The present invention relates to a method and/or architecture for a capacitor designed into an integrated circuit generally and, more particularly, to a method and/or architecture for reducing or eliminating effects of a parasitic capacitor related to the capacitor.
Integrated circuit designs may use multiple conductive layers to form parallel plate capacitors isolated from a substrate. One design approach is to form an intended capacitor using two conductive layers used in the integrated circuit design process. For example, a polysilicon layer may be used to for a bottom plate and a metal layer may be used to for a top plate of the intended capacitor. Where three or more conductive layers are available, the capacitance can be increased by interconnecting every other layer of the multiple conductive layers.
A problem with parallel plate capacitor designs in integrated circuits is that a parasitic capacitance is formed between the substrate and the nearest conductive layer. The parasitic capacitance causes unwanted effects in the intended capacitor. For example, the parasitic capacitance may introduce noise pickup from the substrate into the intended capacitor. In another example, the parasitic capacitance can increase an effective capacitive load of the intended capacitor thus leading to unwanted attenuation of a signal.

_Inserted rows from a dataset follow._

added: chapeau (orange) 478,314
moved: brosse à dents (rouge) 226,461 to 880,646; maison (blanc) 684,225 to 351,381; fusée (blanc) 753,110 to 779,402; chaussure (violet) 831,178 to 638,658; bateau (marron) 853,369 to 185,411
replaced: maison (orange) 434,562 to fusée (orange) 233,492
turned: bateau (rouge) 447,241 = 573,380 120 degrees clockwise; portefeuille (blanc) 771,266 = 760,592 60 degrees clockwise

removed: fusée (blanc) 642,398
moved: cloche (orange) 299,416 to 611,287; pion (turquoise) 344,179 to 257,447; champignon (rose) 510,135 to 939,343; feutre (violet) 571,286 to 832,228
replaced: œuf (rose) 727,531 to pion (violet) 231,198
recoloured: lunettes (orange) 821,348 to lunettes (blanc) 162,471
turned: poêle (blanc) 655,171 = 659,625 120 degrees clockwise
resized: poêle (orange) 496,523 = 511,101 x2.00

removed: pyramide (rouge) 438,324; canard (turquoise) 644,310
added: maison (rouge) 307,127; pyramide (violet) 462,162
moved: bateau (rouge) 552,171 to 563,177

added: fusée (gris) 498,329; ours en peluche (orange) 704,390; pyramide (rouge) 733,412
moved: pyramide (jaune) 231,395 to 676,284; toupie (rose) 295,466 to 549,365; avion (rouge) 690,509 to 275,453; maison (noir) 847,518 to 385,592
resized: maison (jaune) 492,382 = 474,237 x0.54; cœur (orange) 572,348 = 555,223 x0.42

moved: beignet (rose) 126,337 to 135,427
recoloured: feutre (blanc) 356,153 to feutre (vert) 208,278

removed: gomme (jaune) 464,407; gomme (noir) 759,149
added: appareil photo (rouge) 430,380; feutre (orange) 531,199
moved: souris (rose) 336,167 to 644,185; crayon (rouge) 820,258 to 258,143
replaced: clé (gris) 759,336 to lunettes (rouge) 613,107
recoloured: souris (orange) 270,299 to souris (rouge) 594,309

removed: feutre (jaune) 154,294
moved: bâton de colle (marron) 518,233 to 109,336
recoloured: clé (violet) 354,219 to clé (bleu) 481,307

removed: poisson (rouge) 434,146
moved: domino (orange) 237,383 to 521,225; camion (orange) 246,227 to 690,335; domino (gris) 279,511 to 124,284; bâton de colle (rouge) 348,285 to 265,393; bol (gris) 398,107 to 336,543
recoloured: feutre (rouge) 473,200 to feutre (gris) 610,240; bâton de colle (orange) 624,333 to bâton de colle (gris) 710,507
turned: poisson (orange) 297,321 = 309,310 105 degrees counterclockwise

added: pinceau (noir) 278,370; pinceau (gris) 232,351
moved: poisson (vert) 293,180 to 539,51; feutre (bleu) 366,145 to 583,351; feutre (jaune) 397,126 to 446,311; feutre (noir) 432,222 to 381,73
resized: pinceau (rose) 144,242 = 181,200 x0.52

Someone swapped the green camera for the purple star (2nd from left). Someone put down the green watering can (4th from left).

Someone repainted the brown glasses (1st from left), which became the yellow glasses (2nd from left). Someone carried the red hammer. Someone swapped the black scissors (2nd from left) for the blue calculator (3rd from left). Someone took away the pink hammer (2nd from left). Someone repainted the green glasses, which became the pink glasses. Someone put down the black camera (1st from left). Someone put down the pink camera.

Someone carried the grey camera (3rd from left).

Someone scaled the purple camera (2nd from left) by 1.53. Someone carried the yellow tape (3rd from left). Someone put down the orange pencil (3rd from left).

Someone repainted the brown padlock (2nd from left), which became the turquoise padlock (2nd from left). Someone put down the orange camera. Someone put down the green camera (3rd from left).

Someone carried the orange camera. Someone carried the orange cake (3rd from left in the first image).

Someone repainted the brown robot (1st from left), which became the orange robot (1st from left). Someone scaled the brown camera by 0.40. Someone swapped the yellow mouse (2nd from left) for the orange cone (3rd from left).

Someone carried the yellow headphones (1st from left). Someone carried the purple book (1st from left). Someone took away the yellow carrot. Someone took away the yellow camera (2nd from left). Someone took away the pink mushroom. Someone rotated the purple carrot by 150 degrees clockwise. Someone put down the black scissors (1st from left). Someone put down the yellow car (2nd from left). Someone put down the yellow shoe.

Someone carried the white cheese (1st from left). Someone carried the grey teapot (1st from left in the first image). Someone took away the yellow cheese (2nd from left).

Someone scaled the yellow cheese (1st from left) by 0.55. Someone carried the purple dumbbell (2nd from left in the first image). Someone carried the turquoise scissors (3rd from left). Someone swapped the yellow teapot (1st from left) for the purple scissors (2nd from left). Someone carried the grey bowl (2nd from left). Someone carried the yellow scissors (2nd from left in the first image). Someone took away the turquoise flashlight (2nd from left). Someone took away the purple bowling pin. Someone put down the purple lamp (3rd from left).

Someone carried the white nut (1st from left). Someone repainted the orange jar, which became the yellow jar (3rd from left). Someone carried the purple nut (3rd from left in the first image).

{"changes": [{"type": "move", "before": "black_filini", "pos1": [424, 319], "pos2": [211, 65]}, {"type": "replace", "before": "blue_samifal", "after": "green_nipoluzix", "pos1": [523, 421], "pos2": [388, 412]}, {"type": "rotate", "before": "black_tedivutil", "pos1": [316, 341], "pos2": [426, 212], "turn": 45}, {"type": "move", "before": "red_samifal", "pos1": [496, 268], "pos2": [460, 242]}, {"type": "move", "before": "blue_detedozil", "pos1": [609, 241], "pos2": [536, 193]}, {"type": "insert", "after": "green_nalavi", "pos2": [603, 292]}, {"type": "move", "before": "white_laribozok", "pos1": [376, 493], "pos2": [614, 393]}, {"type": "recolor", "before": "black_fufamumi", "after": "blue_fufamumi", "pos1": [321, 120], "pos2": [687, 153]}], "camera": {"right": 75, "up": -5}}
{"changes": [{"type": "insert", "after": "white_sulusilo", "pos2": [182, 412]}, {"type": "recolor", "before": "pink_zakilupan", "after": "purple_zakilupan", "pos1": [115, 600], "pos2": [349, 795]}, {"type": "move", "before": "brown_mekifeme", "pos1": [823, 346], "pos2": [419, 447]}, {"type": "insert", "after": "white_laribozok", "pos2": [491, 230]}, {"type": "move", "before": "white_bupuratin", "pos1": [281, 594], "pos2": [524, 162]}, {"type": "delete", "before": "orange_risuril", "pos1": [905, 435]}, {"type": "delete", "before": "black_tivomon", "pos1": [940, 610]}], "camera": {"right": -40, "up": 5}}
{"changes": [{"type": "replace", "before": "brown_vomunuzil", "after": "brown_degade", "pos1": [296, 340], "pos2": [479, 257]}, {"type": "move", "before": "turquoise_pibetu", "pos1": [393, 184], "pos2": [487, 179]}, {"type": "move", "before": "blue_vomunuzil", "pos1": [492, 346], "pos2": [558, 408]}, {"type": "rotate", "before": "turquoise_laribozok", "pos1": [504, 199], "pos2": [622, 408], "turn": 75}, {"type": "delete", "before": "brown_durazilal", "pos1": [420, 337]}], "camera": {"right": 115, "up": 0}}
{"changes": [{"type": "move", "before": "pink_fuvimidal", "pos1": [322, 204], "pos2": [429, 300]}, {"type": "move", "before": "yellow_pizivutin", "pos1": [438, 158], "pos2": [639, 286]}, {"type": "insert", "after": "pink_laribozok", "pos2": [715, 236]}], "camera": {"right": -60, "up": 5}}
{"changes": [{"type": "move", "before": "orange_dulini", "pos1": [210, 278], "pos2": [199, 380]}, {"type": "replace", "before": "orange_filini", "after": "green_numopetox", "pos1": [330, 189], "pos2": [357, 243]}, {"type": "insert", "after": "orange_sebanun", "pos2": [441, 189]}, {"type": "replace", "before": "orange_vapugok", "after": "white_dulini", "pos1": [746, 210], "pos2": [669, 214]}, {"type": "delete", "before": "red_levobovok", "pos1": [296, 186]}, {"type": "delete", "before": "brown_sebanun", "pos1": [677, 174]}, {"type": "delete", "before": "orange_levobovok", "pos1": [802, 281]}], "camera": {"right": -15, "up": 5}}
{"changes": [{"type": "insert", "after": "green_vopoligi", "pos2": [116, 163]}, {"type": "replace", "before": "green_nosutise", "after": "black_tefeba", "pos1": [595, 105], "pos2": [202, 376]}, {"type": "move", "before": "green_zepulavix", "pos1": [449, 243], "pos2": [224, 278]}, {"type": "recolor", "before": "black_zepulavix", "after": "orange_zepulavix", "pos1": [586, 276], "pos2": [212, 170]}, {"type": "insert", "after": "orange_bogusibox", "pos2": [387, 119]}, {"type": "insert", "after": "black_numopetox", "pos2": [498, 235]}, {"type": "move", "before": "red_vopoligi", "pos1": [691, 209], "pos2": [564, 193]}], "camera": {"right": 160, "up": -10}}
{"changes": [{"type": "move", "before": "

The present invention concerns a circuit than may be used in an integrated circuit capacitor design. The circuit generally comprises a multilayer capacitor and a buffer. The multilayer capacitor may be configured as (i) a first capacitance, (ii) a second capacitance, and (iii) a third capacitance in series between the first capacitance and the second capacitance. The buffer may be configured to maintain a constant voltage across the third capacitance to isolate the first capacitance from the second capacitance.
The objects, features and advantages of the present invention include providing a method and/or architecture for implementing an integrated circuit capacitor that may (i) reduce the effects of a parasitic capacitance, (ii) reduce noise coupling from a substrate, and/or (iii) reduce signal attenuation.